◆ **Exercise objective**:
Render every line of the listing below as a Markdown table with the columns Row and Entry, numbering each row and skipping blank lines. Leave the picture lines out of the table.

◆ **A data block**:
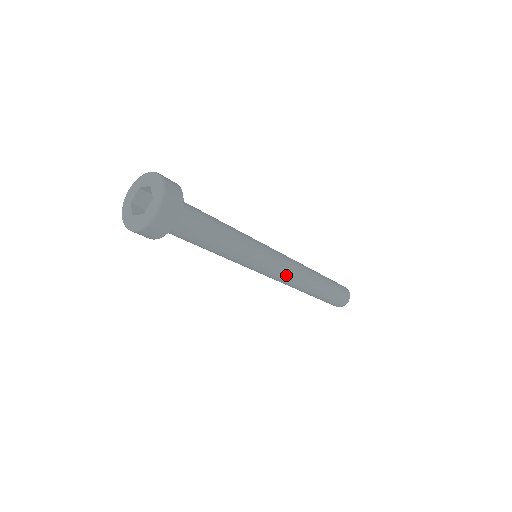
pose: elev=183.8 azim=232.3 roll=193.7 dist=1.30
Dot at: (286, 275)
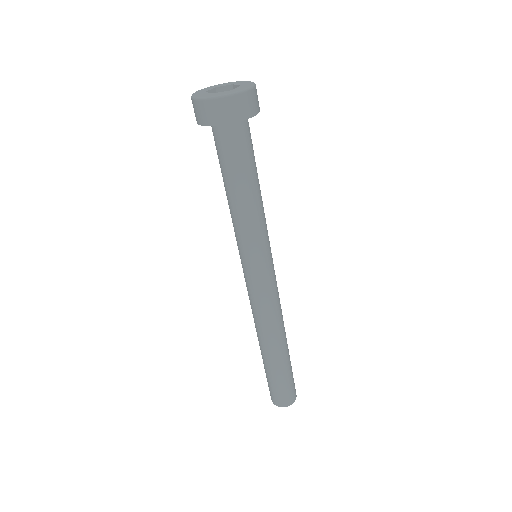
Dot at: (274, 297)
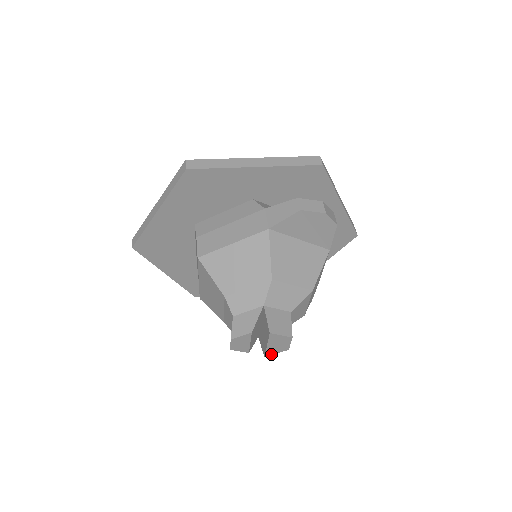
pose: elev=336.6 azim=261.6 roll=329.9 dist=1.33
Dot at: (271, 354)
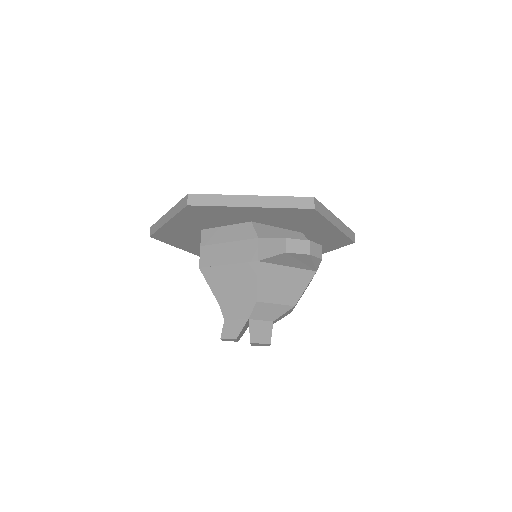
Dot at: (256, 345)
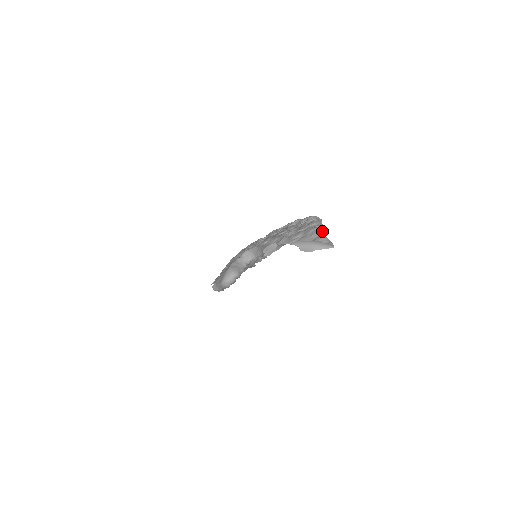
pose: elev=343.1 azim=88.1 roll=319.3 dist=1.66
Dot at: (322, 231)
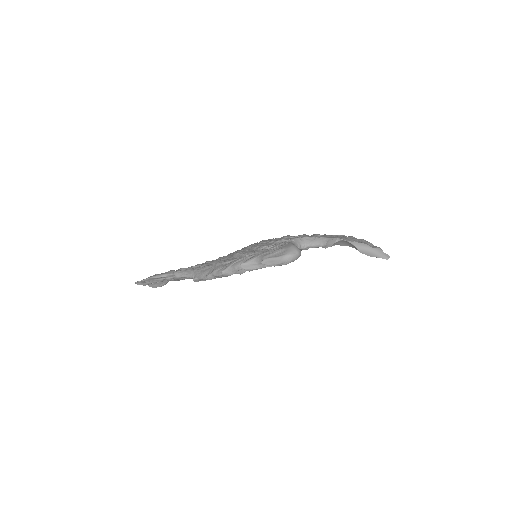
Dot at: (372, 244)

◆ **Problem solution**:
| Row | Entry |
|---|---|
| 1 | pose: elev=183.8 azim=232.3 roll=193.7 dist=1.30 |
| 2 | Dot at: (286, 275) |
| 3 | Dot at: (274, 297) |
| 4 | pose: elev=336.6 azim=261.6 roll=329.9 dist=1.33 |
| 5 | Dot at: (271, 354) |
| 6 | Dot at: (256, 345) |
| 7 | pose: elev=343.1 azim=88.1 roll=319.3 dist=1.66 |
| 8 | Dot at: (322, 231) |
| 9 | Dot at: (372, 244) |